▶ _Task requirements_: What you give back must match the records below exactly, apart from the pictures, which are omitted.

Collected data:
━━━━━━━━

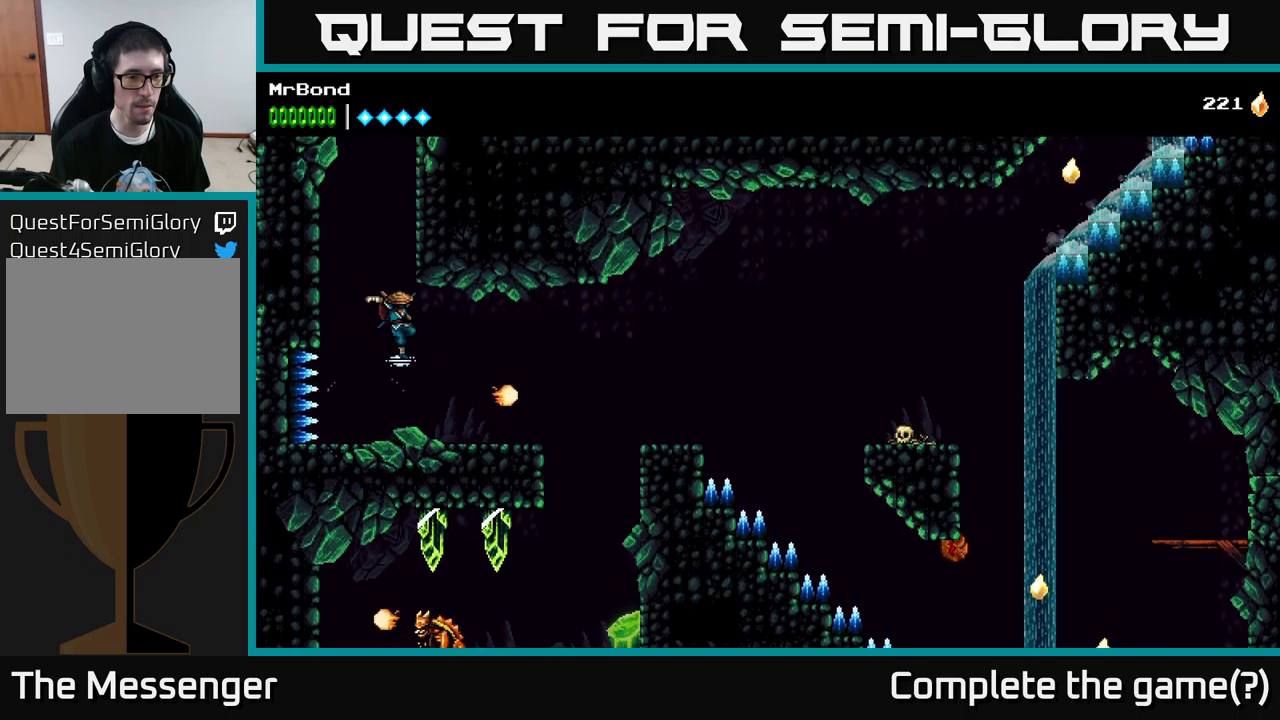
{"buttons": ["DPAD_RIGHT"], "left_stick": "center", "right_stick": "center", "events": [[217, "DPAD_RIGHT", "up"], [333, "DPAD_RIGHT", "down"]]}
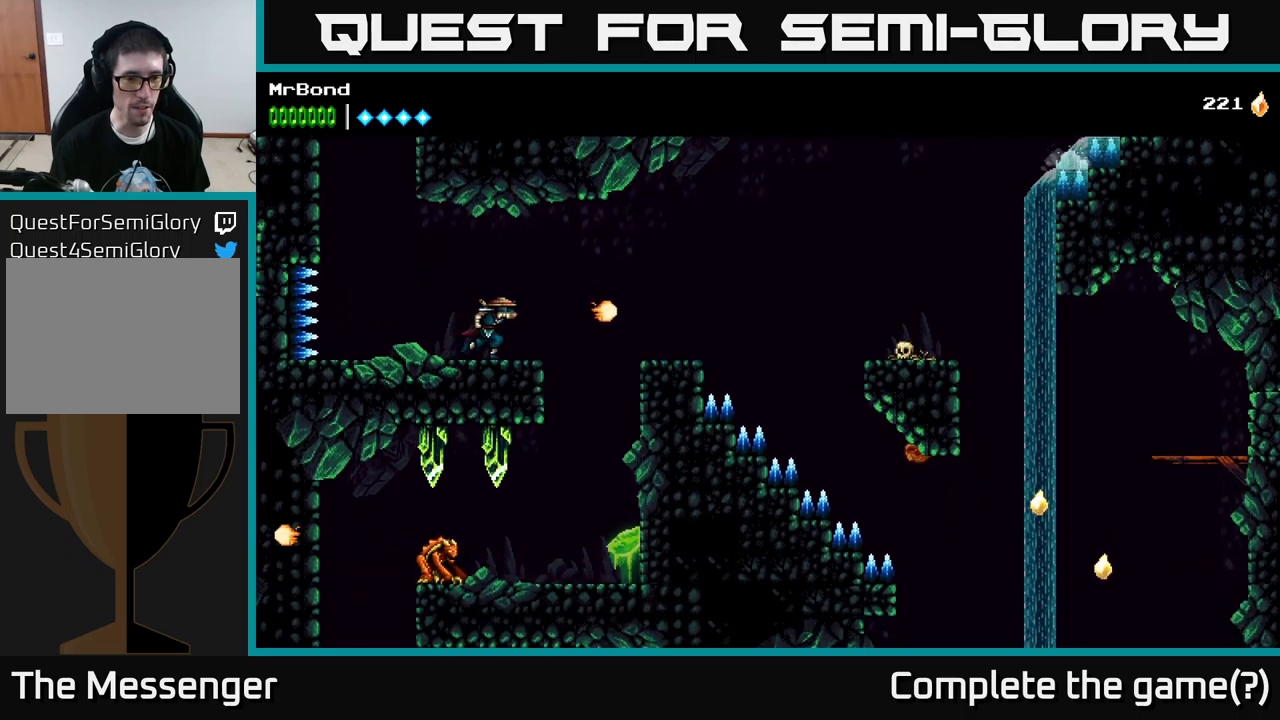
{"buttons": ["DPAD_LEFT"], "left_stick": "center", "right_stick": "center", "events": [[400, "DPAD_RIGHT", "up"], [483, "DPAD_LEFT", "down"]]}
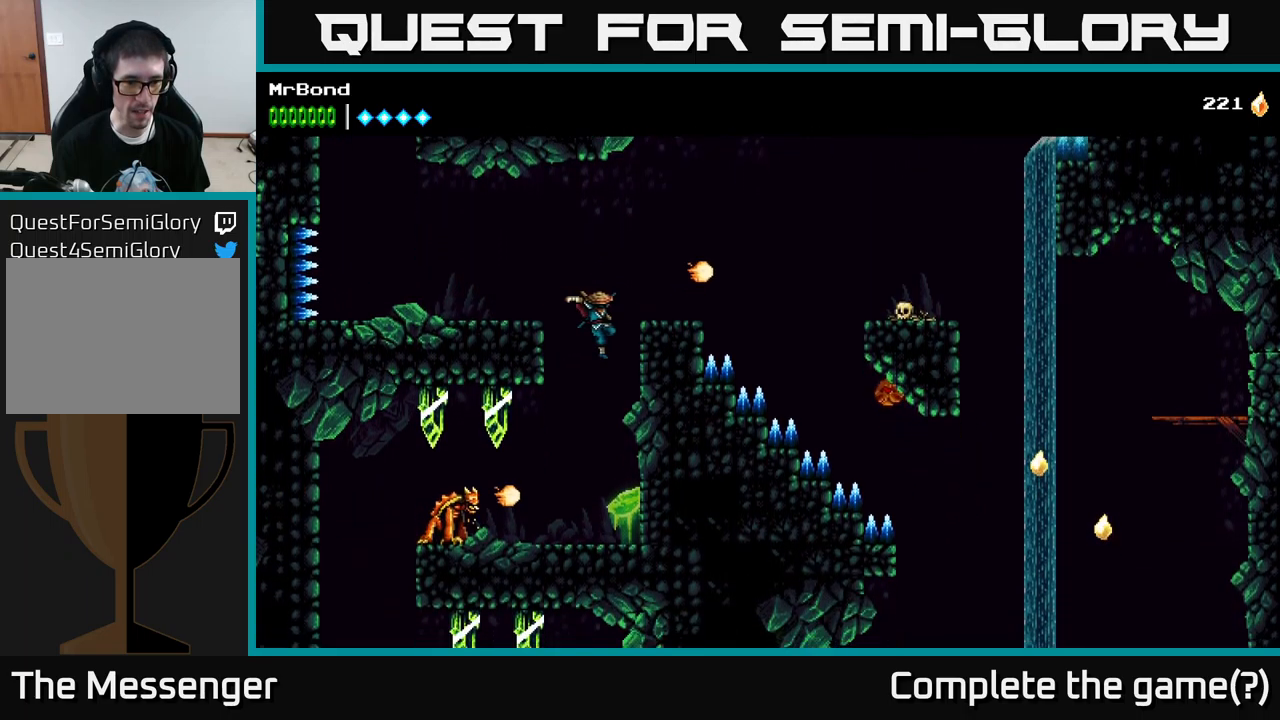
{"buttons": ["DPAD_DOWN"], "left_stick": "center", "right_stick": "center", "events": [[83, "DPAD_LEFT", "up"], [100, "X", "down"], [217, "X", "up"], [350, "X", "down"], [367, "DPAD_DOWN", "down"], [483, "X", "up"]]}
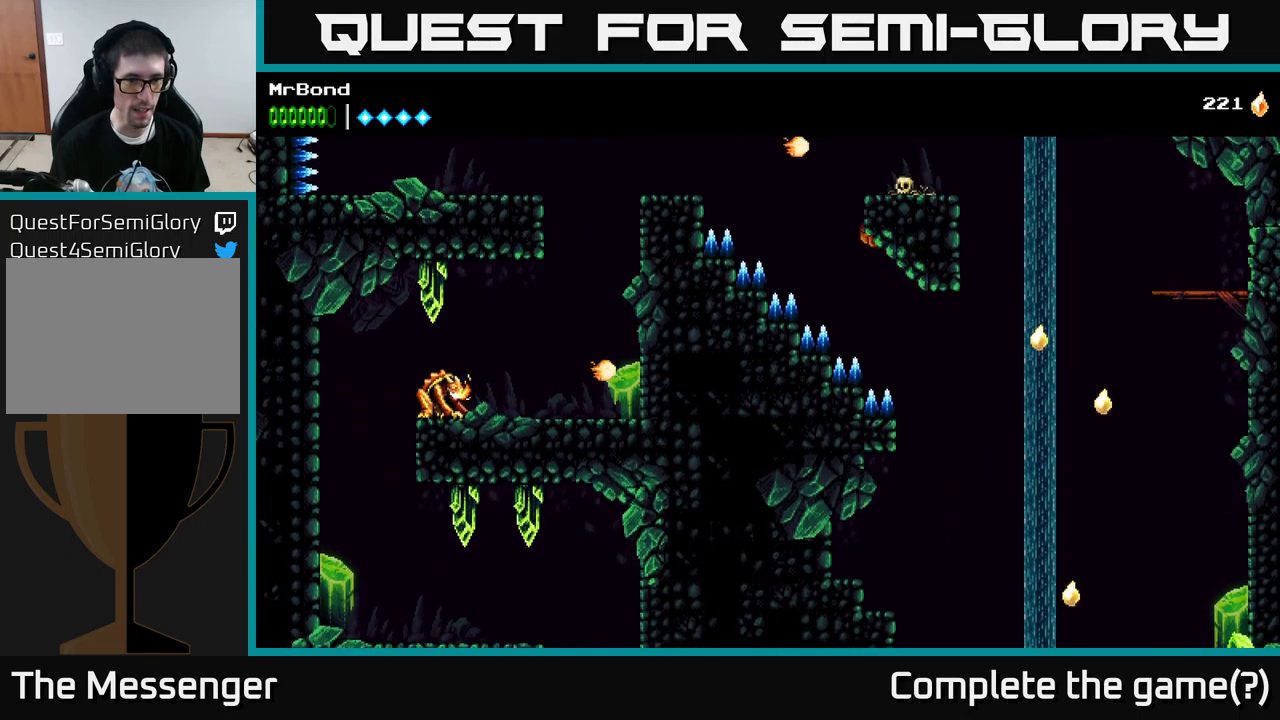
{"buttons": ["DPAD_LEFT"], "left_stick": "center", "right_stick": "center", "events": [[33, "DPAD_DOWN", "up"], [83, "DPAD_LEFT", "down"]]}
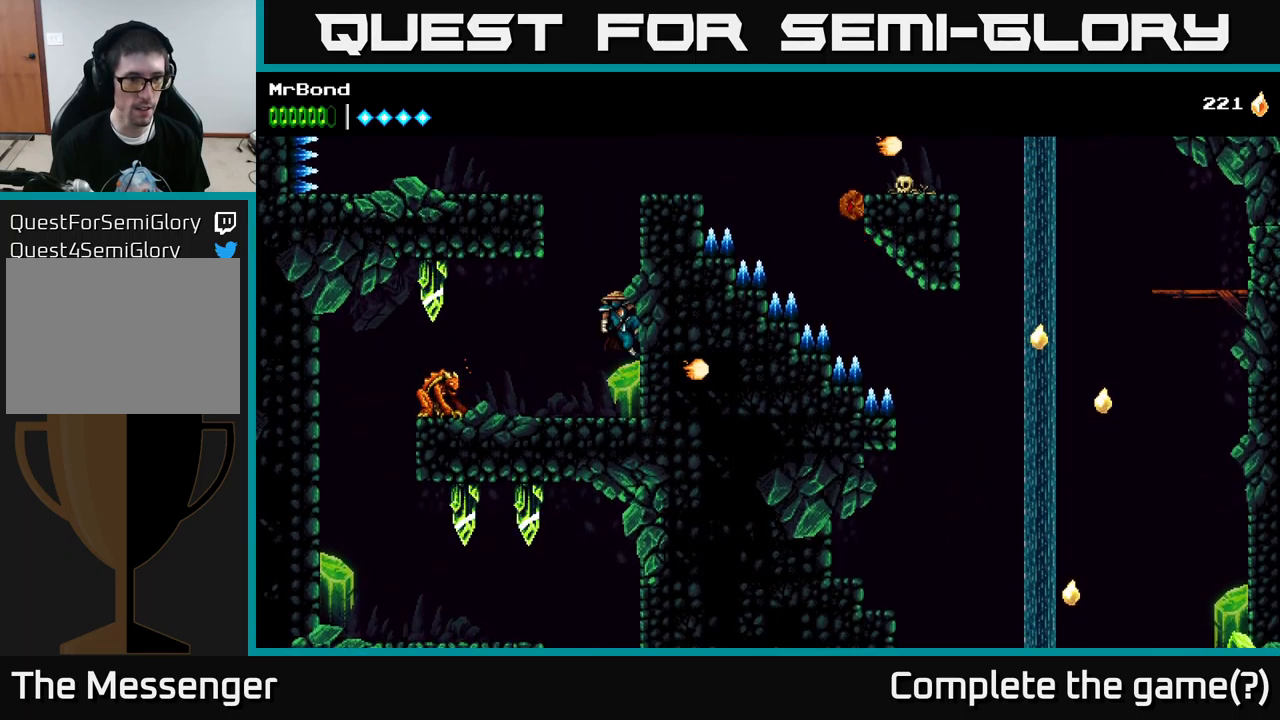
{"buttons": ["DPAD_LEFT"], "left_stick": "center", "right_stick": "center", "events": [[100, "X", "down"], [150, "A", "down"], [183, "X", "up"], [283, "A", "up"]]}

━━━━━━━━

▶ _Output of the exercise_:
{"buttons": ["DPAD_RIGHT"], "left_stick": "center", "right_stick": "center", "events": [[217, "DPAD_RIGHT", "up"], [333, "DPAD_RIGHT", "down"]]}
{"buttons": ["DPAD_LEFT"], "left_stick": "center", "right_stick": "center", "events": [[400, "DPAD_RIGHT", "up"], [483, "DPAD_LEFT", "down"]]}
{"buttons": ["DPAD_DOWN"], "left_stick": "center", "right_stick": "center", "events": [[83, "DPAD_LEFT", "up"], [100, "X", "down"], [217, "X", "up"], [350, "X", "down"], [367, "DPAD_DOWN", "down"], [483, "X", "up"]]}
{"buttons": ["DPAD_LEFT"], "left_stick": "center", "right_stick": "center", "events": [[33, "DPAD_DOWN", "up"], [83, "DPAD_LEFT", "down"]]}
{"buttons": ["DPAD_LEFT"], "left_stick": "center", "right_stick": "center", "events": [[100, "X", "down"], [150, "A", "down"], [183, "X", "up"], [283, "A", "up"]]}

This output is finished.